------ Source

Re: [AC] proposal on how to move forward

Anne van Kesteren wrote:
>
> Below is some sort of proposal of how the access control thing can 
> work. (Lots of things are not new, fwiw.) It essentially says that the 
> specification only defines an access control policy. When that policy 
> applies and how its various return states are treated depends on the 
> specification that uses it.
I can go either way on this.  The original NOTE was targeted to a very 
specific use-case and not intended to be a generalized access 
mechanism.  That use case (XML read by applications running in a 
browser) is an important use case by itself.

I don't feel like we've analyzed enough general use-cases for 
access-control to say that the mechanism is sufficiently general for the 
variety of use-cases that have been mentioned (restricting access to 
images, etc.).  That said, we could also leave that analysis exercise to 
those writing the specification that references this. 

I do worry that if there are two separate access-control use cases 
applicable to a single document (disallow access for X, but allow access 
for Y) then we could be in conflict.

------------
------ Extracted information

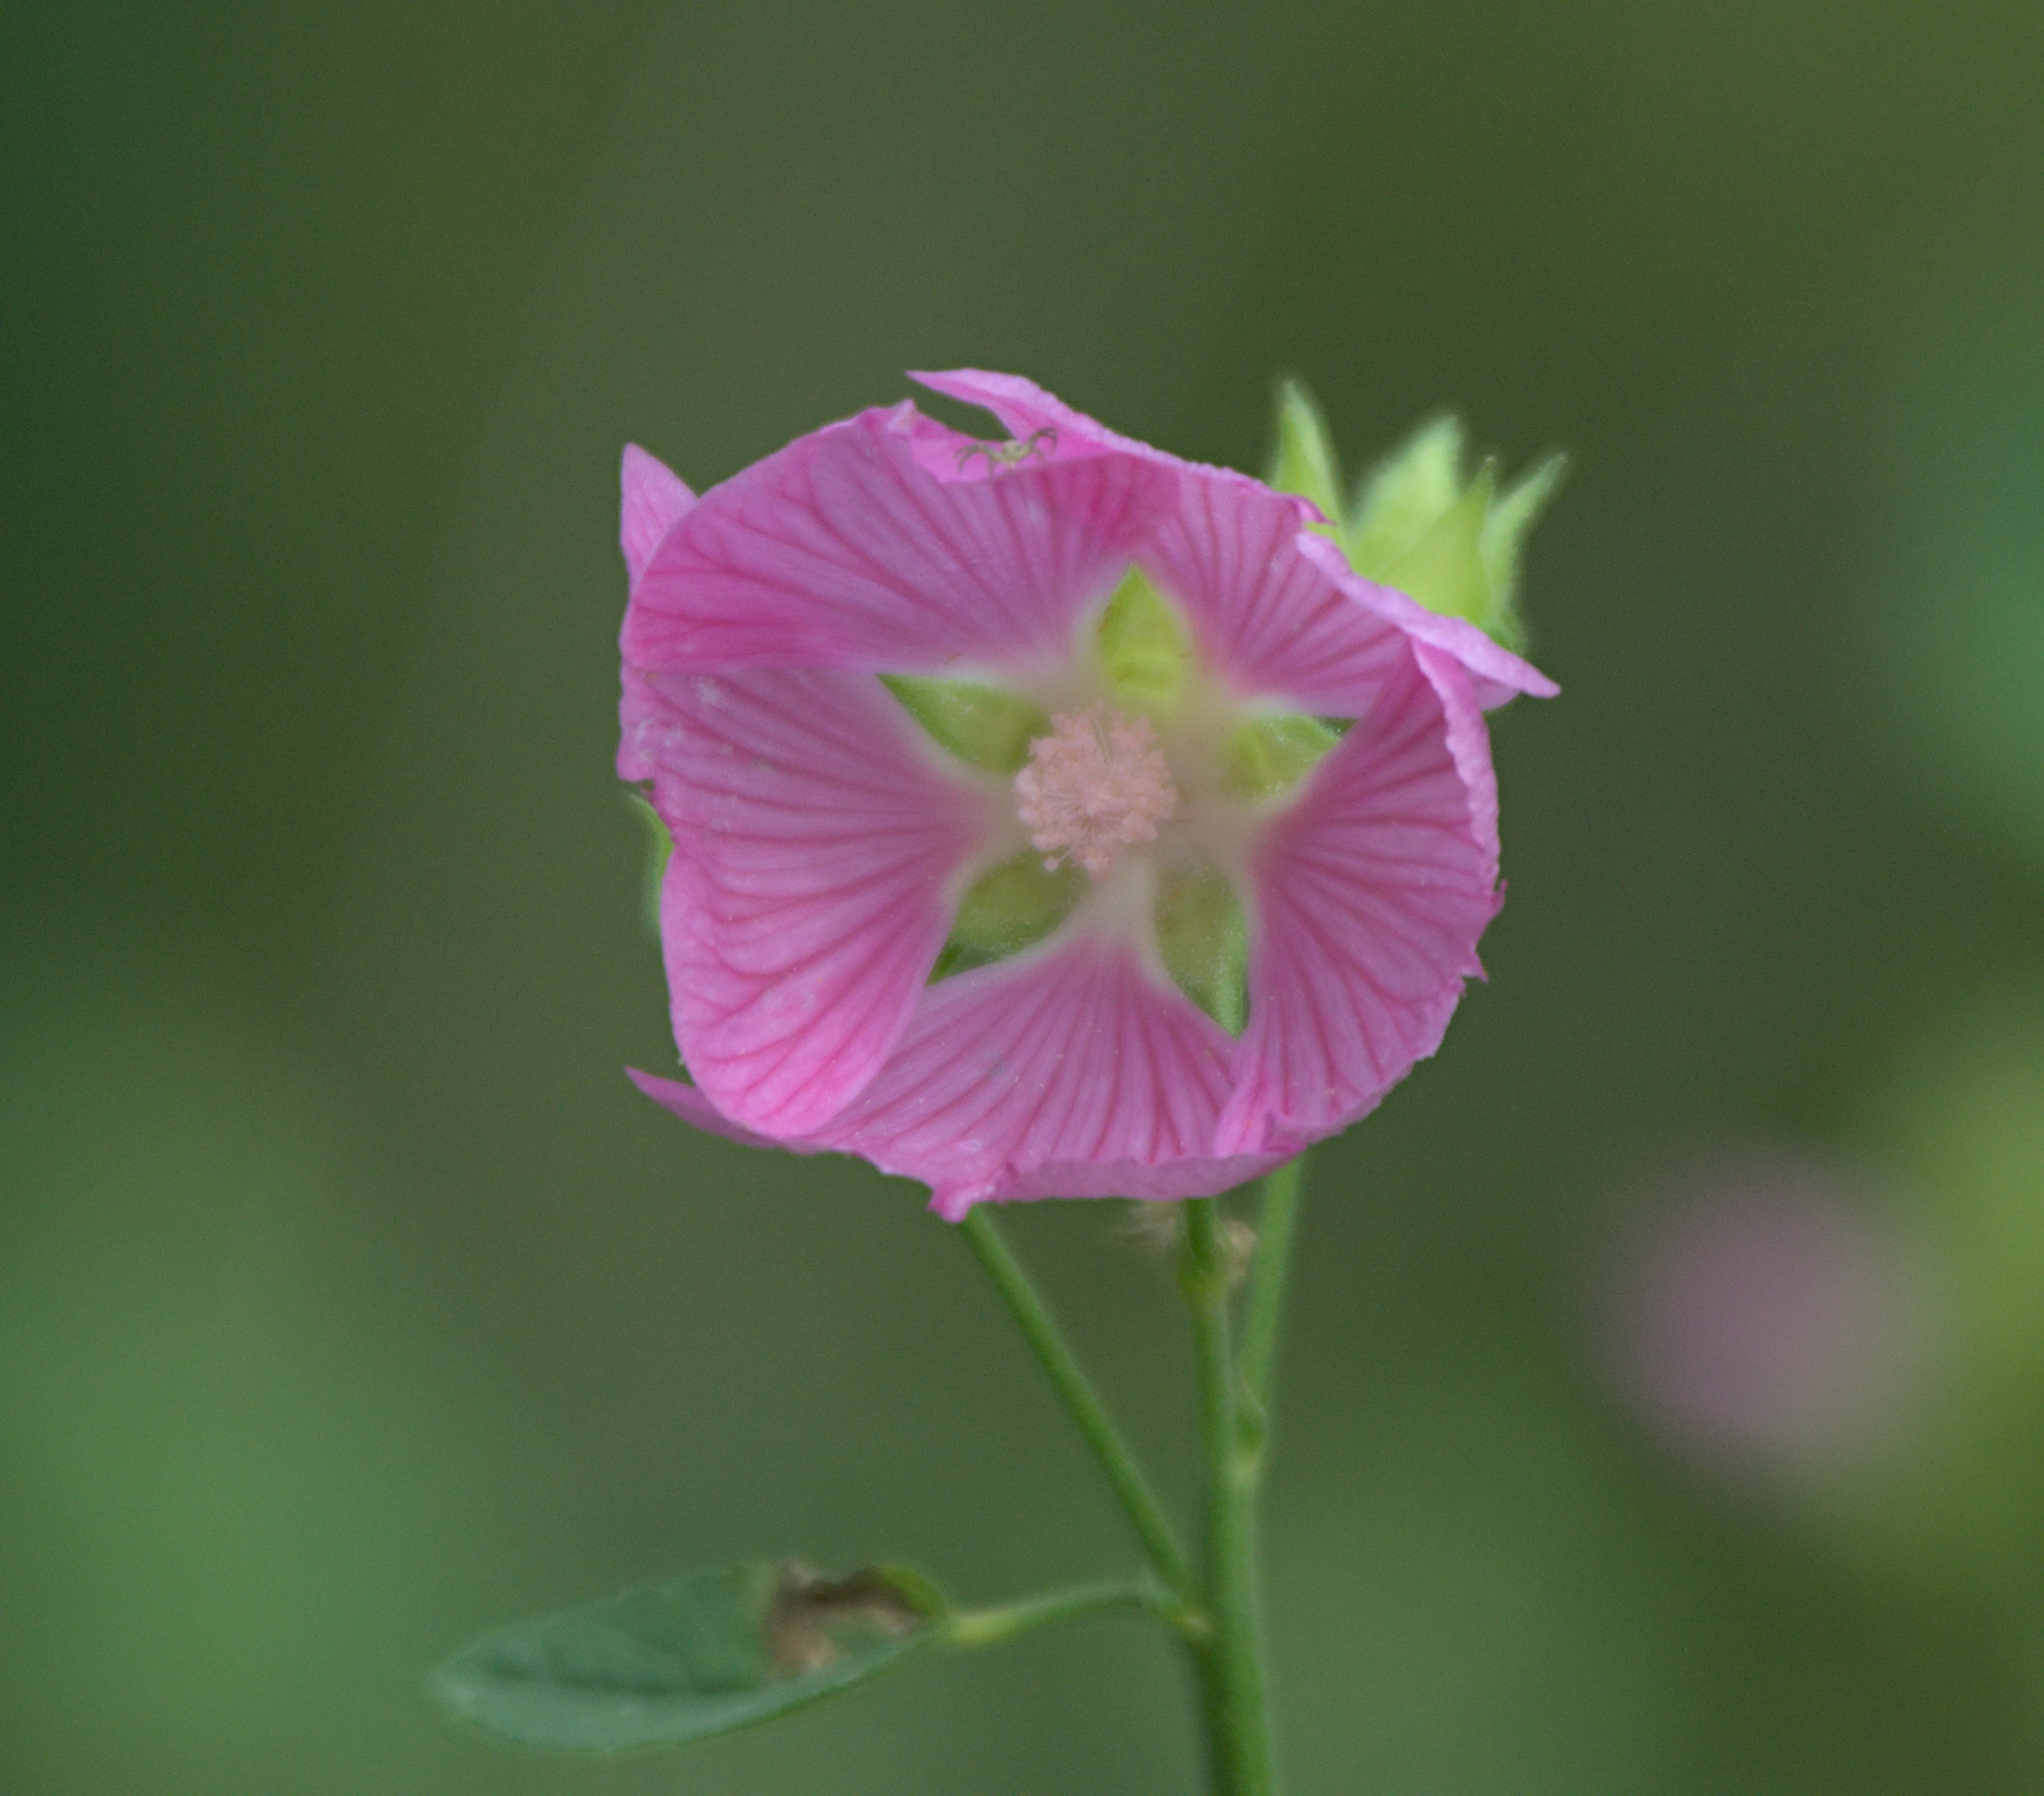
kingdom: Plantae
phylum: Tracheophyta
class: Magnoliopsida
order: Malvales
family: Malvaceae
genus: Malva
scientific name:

------------
------ Extracted information

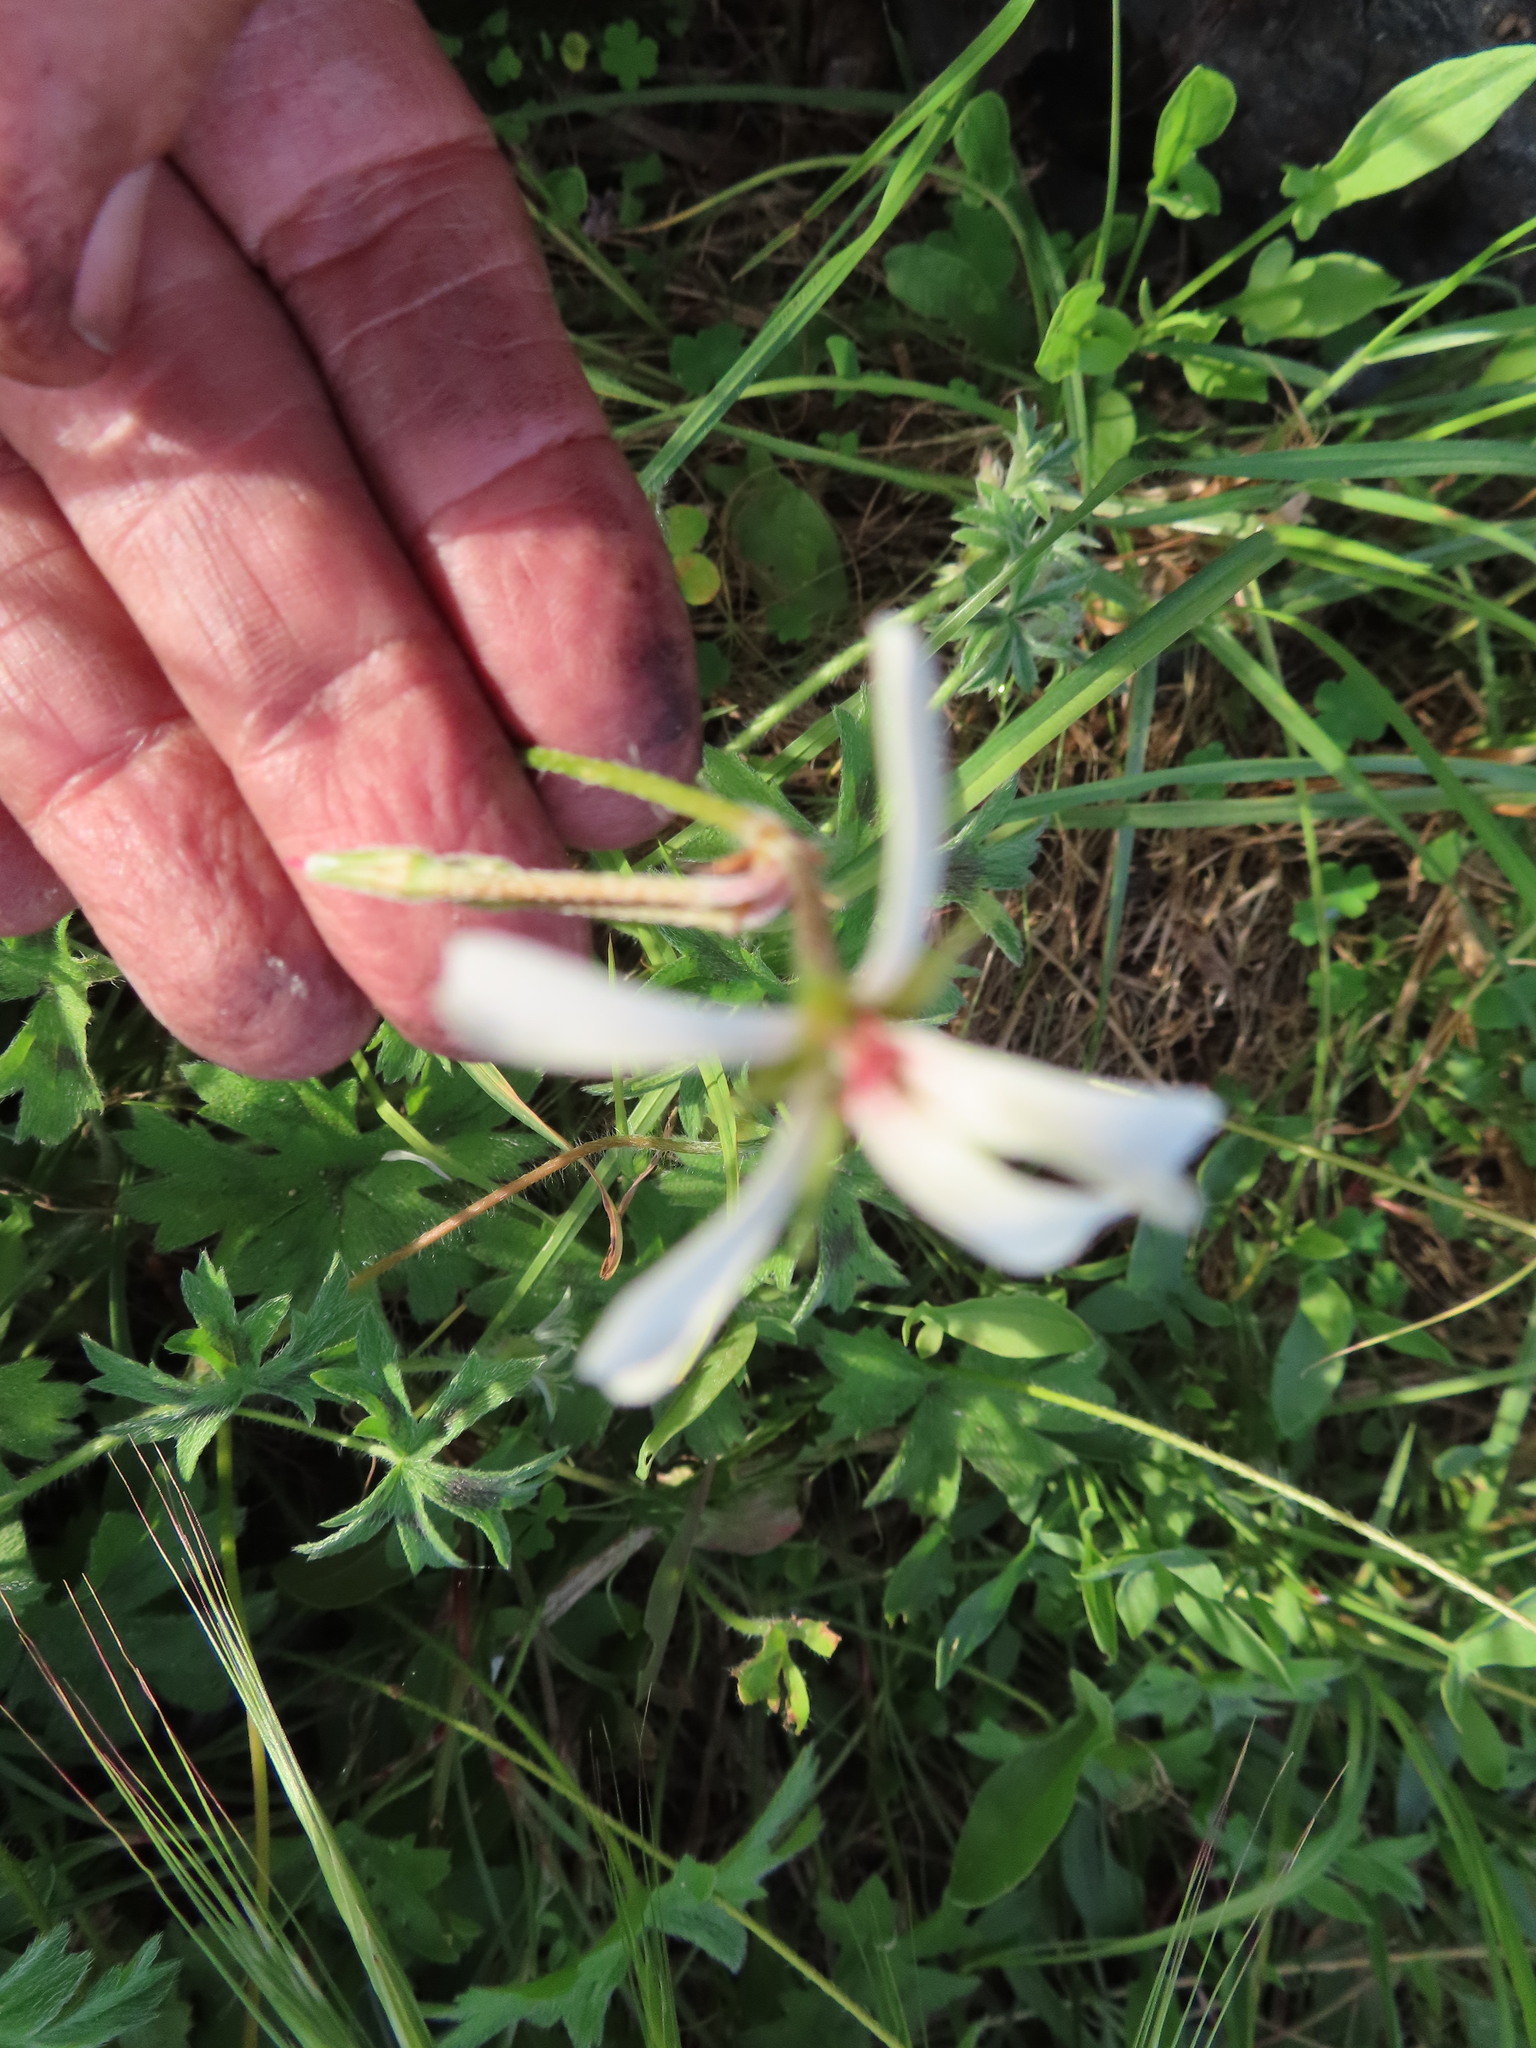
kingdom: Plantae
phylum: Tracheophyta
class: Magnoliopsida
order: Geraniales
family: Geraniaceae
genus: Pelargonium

------------

What the task requires:
Reproduce word for word the stretch of the access control message from "Anne van Kesteren" through "that uses it.".

Finished task:
Anne van Kesteren wrote:
>
> Below is some sort of proposal of how the access control thing can 
> work. (Lots of things are not new, fwiw.) It essentially says that the 
> specification only defines an access control policy. When that policy 
> applies and how its various return states are treated depends on the 
> specification that uses it.